### ЗАДАНИЕ К ВЫПОЛНЕНИЮ
Когда и откуда, согласно приведенному ниже отрывку, капитан Борисенко прибыл в бригаду?

Вскоре Гладнев уже отчитывал помощника начальника штаба по разведке капитана Борисенко.

– Кто в городе? – сердито задавал он вопросы.

– Могли быть только мелкие группы противника.

– Мелкие, а танк горит. Ни черта не знают ваши разведчики, да и вы вместе с ними. Я отстраняю вас! – распалялся Гладнев.

Горяч был порой командир бригады. Конечно, нелегко было в те минуты и ему...

Капитан Борисенко был сравнительно новым человеком в бригаде, да и вообще на фронте, в действующей армии. Он прибыл к нам в декабре сорок четвертого, прямо из академии, незадолго до зимних боев. Нас познакомил начальник штаба бригады подполковник Александр Федорович Смирнов, мой однофамилец. «Жить будем вместе, в одной землянке, да и для дела польза – разведчик и оператор в боях не обойдутся друг без друга».

При знакомстве Борисенко сказал, что по документам он значится Гавриилом Григорьевичем, но все его зовут Григорием. Так Гришей стали звать его и в штабе.

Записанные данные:
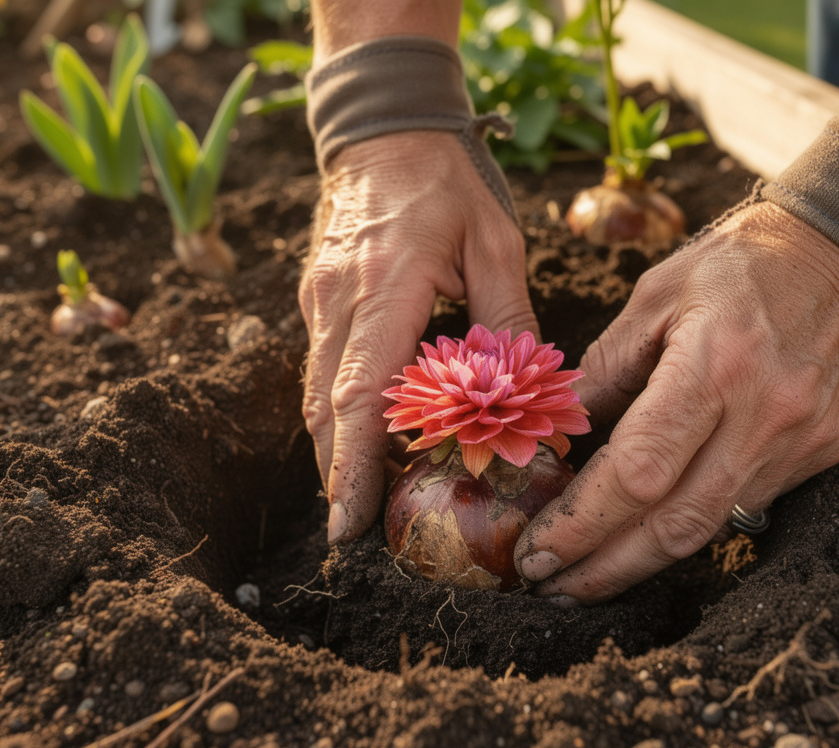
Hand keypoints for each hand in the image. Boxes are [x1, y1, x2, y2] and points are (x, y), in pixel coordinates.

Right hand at [300, 131, 537, 543]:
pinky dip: (338, 412)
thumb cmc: (447, 178)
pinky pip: (322, 367)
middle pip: (327, 407)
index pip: (361, 392)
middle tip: (356, 533)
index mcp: (387, 287)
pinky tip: (363, 440)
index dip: (354, 463)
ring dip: (335, 450)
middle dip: (338, 475)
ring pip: (316, 392)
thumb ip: (505, 318)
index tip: (350, 521)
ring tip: (359, 501)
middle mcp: (340, 300)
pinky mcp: (318, 298)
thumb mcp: (497, 241)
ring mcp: (320, 299)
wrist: (384, 124)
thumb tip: (522, 393)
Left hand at [512, 201, 838, 603]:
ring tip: (588, 570)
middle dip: (603, 568)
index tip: (537, 549)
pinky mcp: (826, 452)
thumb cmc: (746, 260)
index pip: (637, 473)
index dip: (581, 522)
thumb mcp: (657, 292)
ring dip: (643, 560)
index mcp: (714, 366)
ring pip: (711, 528)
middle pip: (674, 527)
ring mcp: (802, 441)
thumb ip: (606, 367)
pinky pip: (746, 505)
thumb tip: (563, 435)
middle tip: (548, 584)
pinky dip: (692, 523)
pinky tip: (651, 529)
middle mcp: (763, 416)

### ОТВЕТ
В декабре сорок четвертого, прямо из академии.